Similarity of word meanings based on WordNet:

The famous English word meaning relation computational resource, thesaurus.

The base unit is a synet, which is a collection of synonyms.

Each entry contains multiple synet, which are used for annotations.

Different synets are connected by different meanings.

Disadvantages of the semantic dictionary approach:

Many languages do not have useful semantic dictionaries. Many new words are not included. Limited to nouns, not perfect for adjectives and verbs.

Lexical similarity based on corpus statistics:

For example, we can infer the meaning of an unknown English word based on many words and contexts. Corpus statistics are also a similar process. The semantic of a word is counted by the corpus of the Internet. Or have the opportunity to wiki Wikipedia semantic analysis and so on.

Word sense disambiguation

After the semantics are calculated, the semantics can be used to disambiguation.

Internet Information Digest

The content of a large amount of refining and summary, with a concise, intuitive summary to summarize the main content of user concern. such as micro-Bo Atlas, News Digest and so on, is a major use of natural language processing and discourse analysis.

nlp--natural language Processing and machine learning Conference

Contact Us

The content source of this page is from Internet, which doesn't represent Alibaba Cloud's opinion; products and services mentioned on that page don't have any relationship with Alibaba Cloud. If the content of the page makes you feel confusing, please write us an email, we will handle the problem within 5 days after receiving your email.

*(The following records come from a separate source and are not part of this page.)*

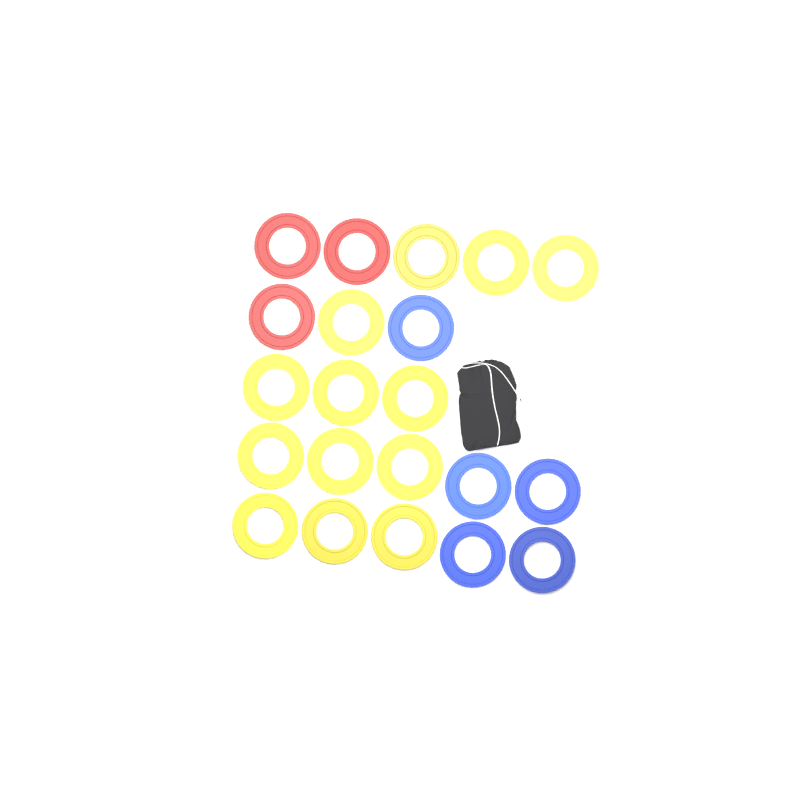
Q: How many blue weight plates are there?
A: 5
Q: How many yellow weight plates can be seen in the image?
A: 13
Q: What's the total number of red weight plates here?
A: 3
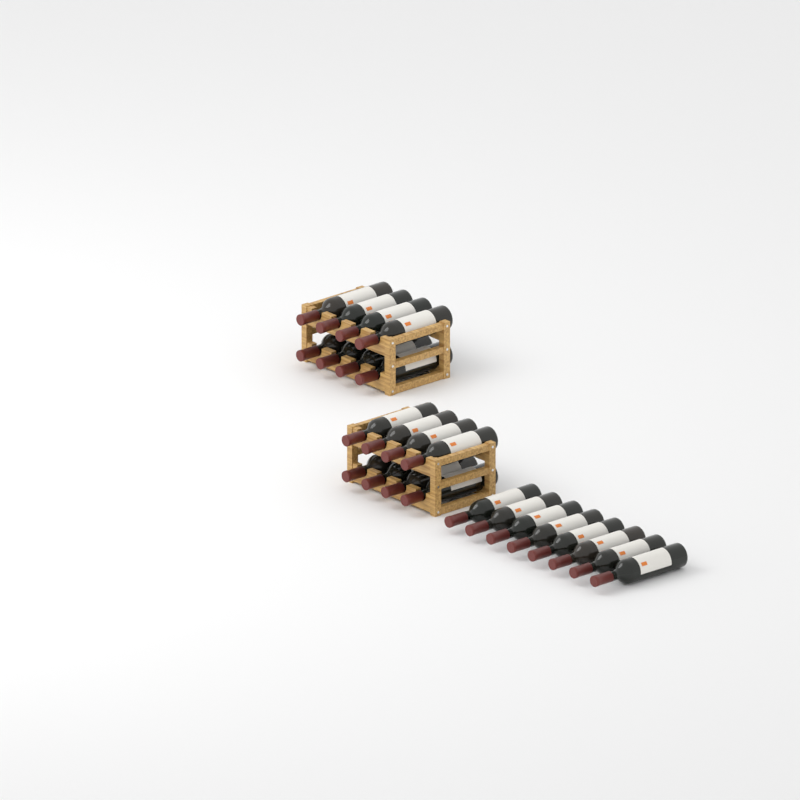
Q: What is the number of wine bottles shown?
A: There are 24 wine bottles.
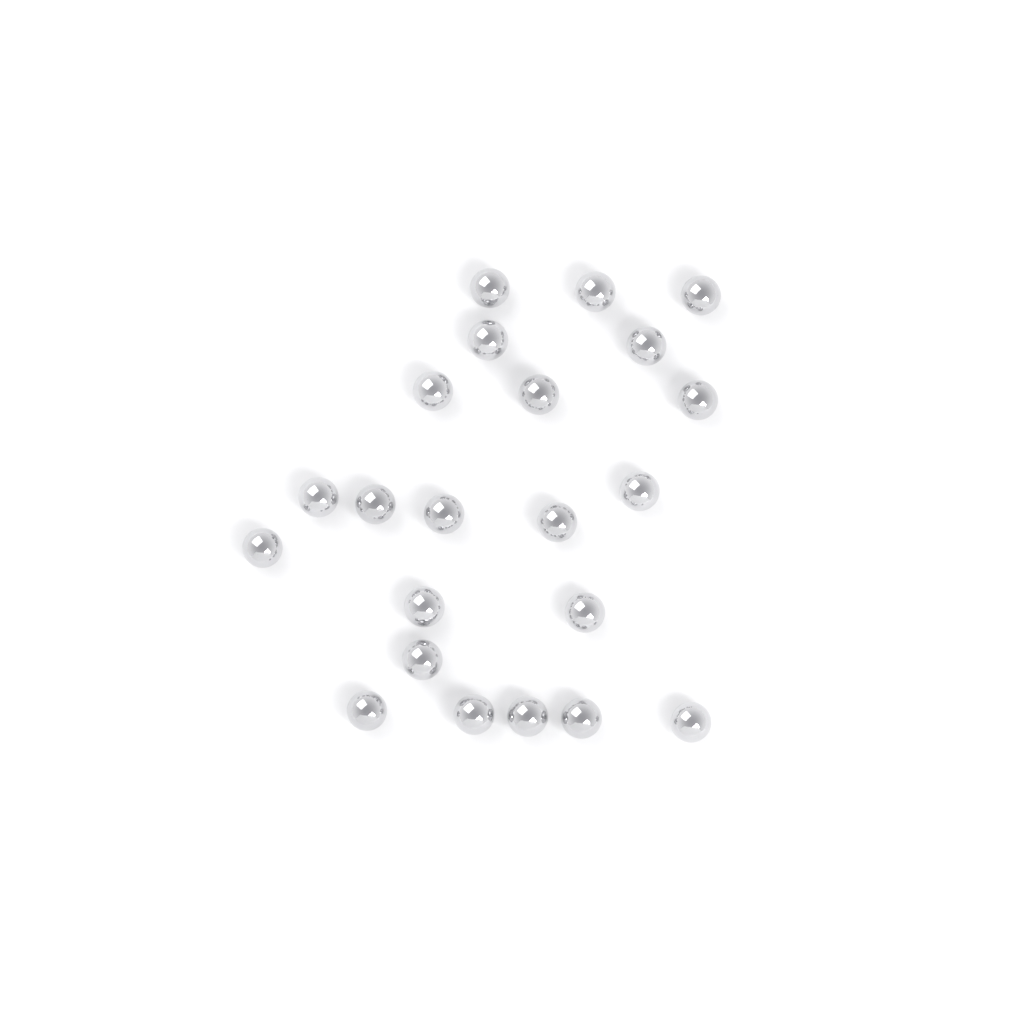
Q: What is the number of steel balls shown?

If you find any instances of plagiarism from the community, please send an email to: info-contact@alibabacloud.com and provide relevant evidence. A staff member will contact you within 5 working days.

A Free Trial That Lets You Build Big!

Start building with 50+ products and up to 12 months usage for Elastic Compute Service

  • Sales Support

    1 on 1 presale consultation

  • After-Sales Support

    24/7 Technical Support 6 Free Tickets per Quarter Faster Response

  • Alibaba Cloud offers highly flexible support services tailored to meet your exact needs.